ACTIVITY: Can you output every line of text from the records below, character for character, leaving the pictures out of your answer?

(Dataset entries)
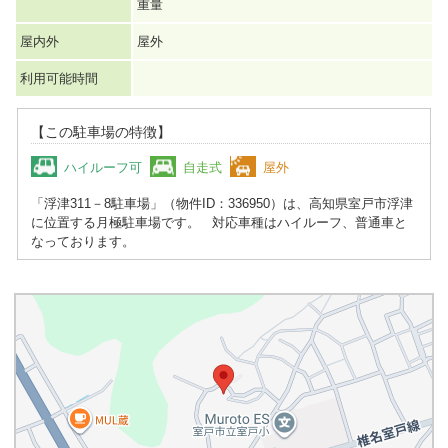
重量
屋内外
屋外
利用可能時間
【この駐車場の特徴】
ハイルーフ可
自走式
屋外
「浮津311－8駐車場」（物件ID：336950）は、高知県室戸市浮津
に位置する月極駐車場です。 対応車種はハイルーフ、普通車と
なっております。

RESPONSE AREA:
重量
屋内外
屋外
利用可能時間
【この駐車場の特徴】
ハイルーフ可
自走式
屋外
「浮津311－8駐車場」（物件ID：336950）は、高知県室戸市浮津
に位置する月極駐車場です。 対応車種はハイルーフ、普通車と
なっております。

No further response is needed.